▶ _Instruction_
Could you copy out the text of every record below word for word, leaving the pictures out?

---+---

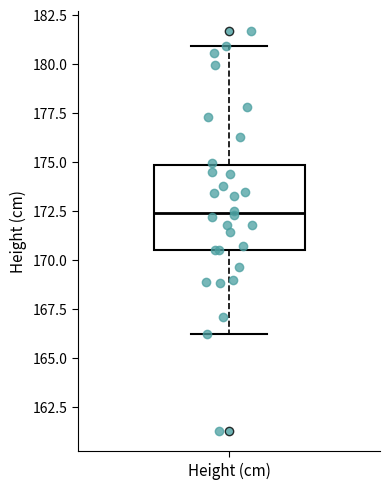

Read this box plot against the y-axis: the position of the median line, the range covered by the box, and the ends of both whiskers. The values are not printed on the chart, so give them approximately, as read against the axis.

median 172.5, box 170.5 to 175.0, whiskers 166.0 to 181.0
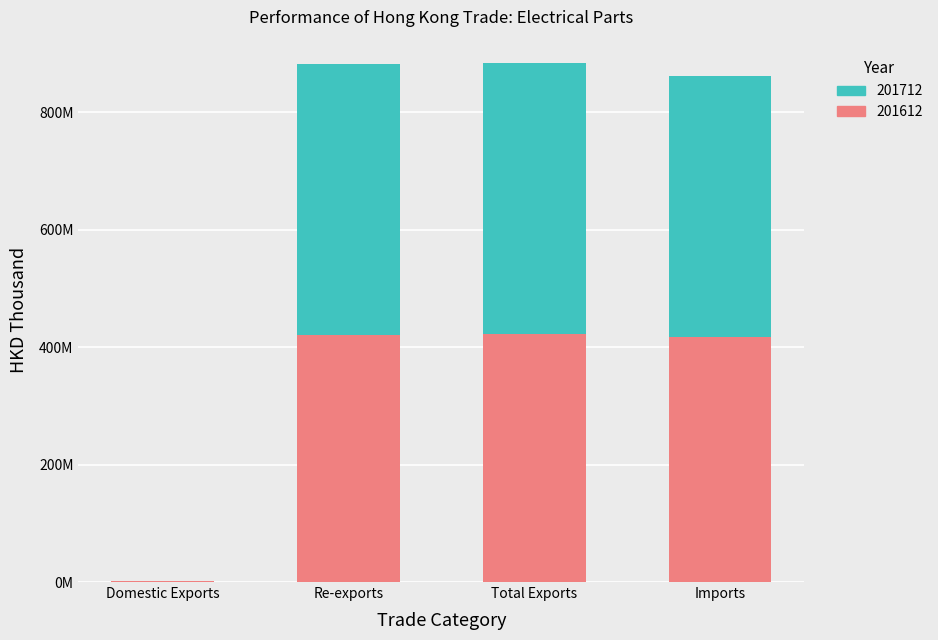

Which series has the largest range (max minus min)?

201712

---+---

▶ _Response_
Read this box plot against the y-axis: the position of the median line, the range covered by the box, and the ends of both whiskers. The values are not printed on the chart, so give them approximately, as read against the axis.

median 172.5, box 170.5 to 175.0, whiskers 166.0 to 181.0

Which series has the largest range (max minus min)?

201712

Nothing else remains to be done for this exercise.